Il lievito è un microrganismo unicellulare, appartenente al genere Saccharomyces, responsabile del processo fermentativo, ovvero di un susseguirsi di fasi e reazioni che lo vedono protagonista, essenzialmente ma non solo, nella conversione degli zuccheri provenienti dal malto d’orzo in etanolo e anidride carbonica, con concomitante generazione di calore.
In Italia la produzione e il commercio di birra sono regolati dalla legge n. 1354/62 e successive modificazione fino al più recente DPR 272 del 1998 e s.m.i. L’articolo n. 1 di questo decreto recita: “La denominazione birra è riservata al prodotto ottenuto dalla fermentazione alcolica con ceppi di Saccharomyces Carlsbergensis (attenzione, sostituito più avanti con il più congruo nome Saccharomyces Pastorianus [N.d.A.]) o di Saccharomyces Cerevisiae di un mosto preparato con malto, anche torrefatto, di orzo o di frumento o di loro miscele e acqua, amaricato con luppolo o suoi derivati o entrambi”.
Due i lieviti a disposizione per la produzione brassicola e due le tipologie di fermentazione: alta e bassa fermentazione.

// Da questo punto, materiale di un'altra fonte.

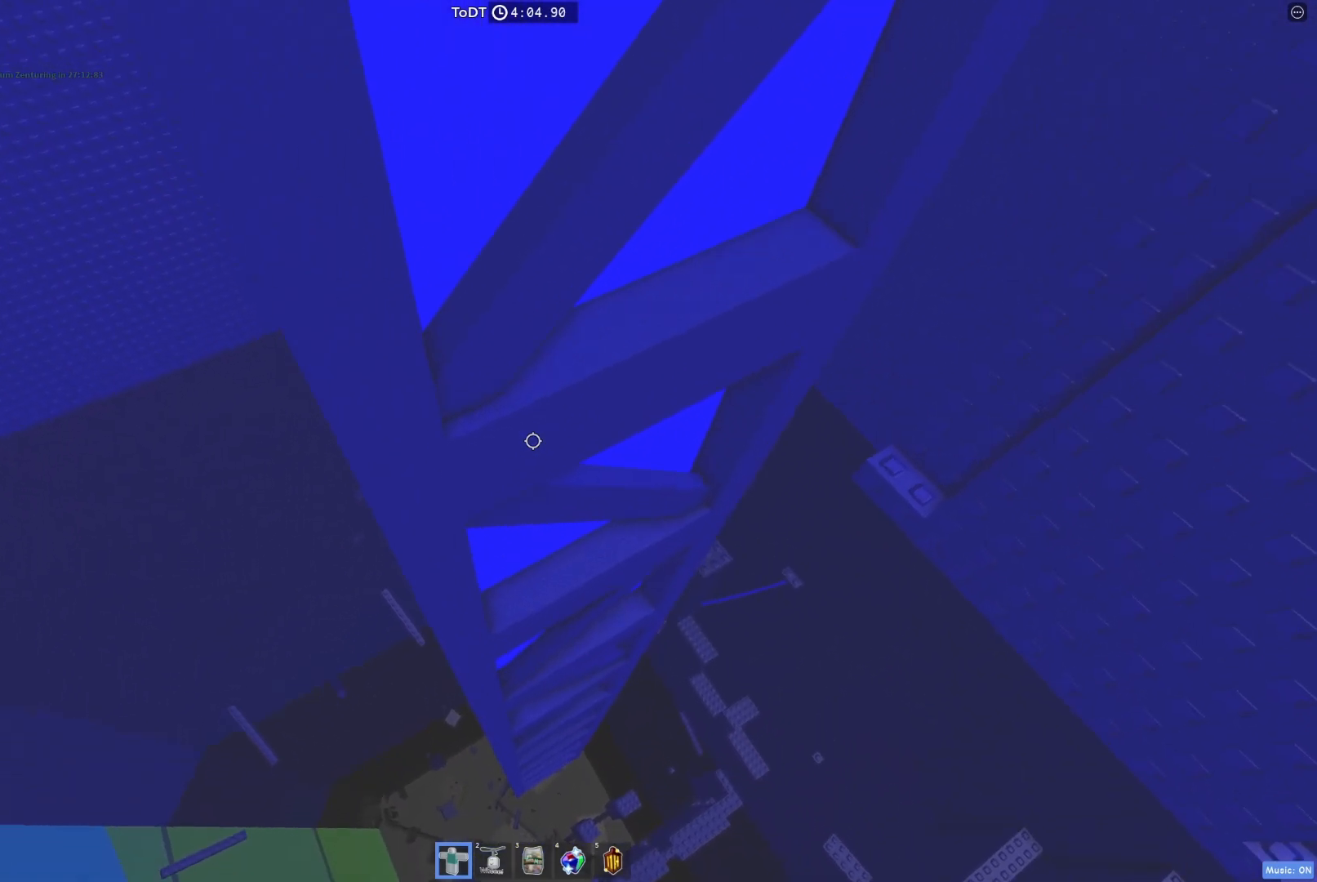
{"keys": ["d", "space", "w"], "events": [[200, "w", "up"], [267, "w", "down"], [367, "w", "up"], [417, "w", "down"]]}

La prima, più antica, prevede l’utilizzo del saccharomyces cerevisiae, il cosiddetto “lievito da birra” con cui si realizzano da secoli vino, pane e prodotti della pasticceria lievitata, oltre alle birre ad alta fermentazione, le famose Ale. Questa categoria di birre ha avuto nei secoli grande diffusione grazie alla capacità di questo lievito di svilupparsi nei climi miti europei. Infatti, si propaga e fermenta ottimamente tra i 15 e i 25 °C, temperature facilmente riscontrabili alle nostre latitudini per circa 7-8 mesi l’anno. Sino alla realizzazione della prima unità di refrigerazione commerciale, nel 1859, grazie all’americano Alexander Twining, i birrifici europei potevano brassare i loro nettari solo nel periodo dell’anno più favorevole dal punto di vista climatico.